• _Opdrachten_
a. Geef uit de leestekst over Publiek Ontwikkelbedrijf REKS letterlijk het stuk terug dat begint bij "In juli 2023" en doorloopt tot en met "Hart van Brabant.".
b. Zet de leestekst over Publiek Ontwikkelbedrijf REKS voort, te beginnen na de laatste zin die er staat.

• _Leestekst_
******************************
In juli 2023 is Publiek Ontwikkelbedrijf REKS opgericht, een unieke ontwikkeling in Nederland. Op 12 september 2023 verscheen dit interview met directeur Joop oude Lohuis op de website van Regio Hart van Brabant.
Een unieke ontwikkeling
Welkom in Hart van Brabant als directeur van het Publiek Ontwikkelbedrijf! Hoe heb je de eerste weken ervaren?
Joop oude Lohuis: “Als prettig. Ik kom uit Twente en heb omzwervingen gemaakt door Nederland via Groningen, Amsterdam en Utrecht, maar dit is mijn eerste baan ‘onder de rivieren’. Mijn eerste indruk is dat jullie hier goed samenwerken. We hebben een duidelijke klimaatopgave, waarbij we een plek moeten vinden voor wind- en zonne-energie, naast alles wat we verder willen in en met ons landschap. Die ruimte moeten we samen vinden, want veranderingen kunnen heftige discussies opleveren. Het is mooi om te zien dat dat hier werkt. Het is echt een gemeenteoverstijgend project, en dat lukt in andere regio’s niet altijd.”
******************************
• _Aangeleverde gegevens_
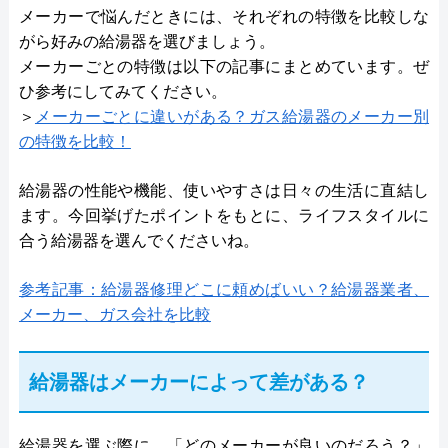
メーカーで悩んだときには、それぞれの特徴を比較しな
がら好みの給湯器を選びましょう。
メーカーごとの特徴は以下の記事にまとめています。ぜ
ひ参考にしてみてください。
＞
メーカーごとに違いがある？ガス給湯器のメーカー別
の特徴を比較！
給湯器の性能や機能、使いやすさは日々の生活に直結し
ます。今回挙げたポイントをもとに、ライフスタイルに
合う給湯器を選んでくださいね。
参考記事：給湯器修理どこに頼めばいい？給湯器業者、
メーカー、ガス会社を比較
給湯器はメーカーによって差がある？
給湯器を選ぶ際に、「どのメーカーが良いのだろう？」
******************************
• _Uitgewerkte opgaven_
a.
In juli 2023 is Publiek Ontwikkelbedrijf REKS opgericht, een unieke ontwikkeling in Nederland. Op 12 september 2023 verscheen dit interview met directeur Joop oude Lohuis op de website van Regio Hart van Brabant.

b.
Het Publiek Ontwikkelbedrijf gaat namens de overheid wind- en zonprojecten ontwikkelen in energiehubs. Dat de overheid op die manier regie pakt en houdt op de energietransitie, is nieuw in Nederland. Hoe vind je het om zo’n uniek bedrijf te leiden?
“Het is spannend, omdat we gaan werken in een wereld waarin het ontwikkelen en bouwen van wind- en zonne-energieprojecten vooral voorbehouden was aan marktpartijen. Daarbij werd veel publiek geld besteed aan het ruimtelijk en financieel mogelijk maken van windturbines, bijvoorbeeld met subsidies, terwijl de rendementen naar private partijen gingen. Dat is zuur, zeker omdat je praat over een maatschappelijke doelstelling met een grote landschappelijke impact, namelijk een duurzame energievoorziening zonder CO2.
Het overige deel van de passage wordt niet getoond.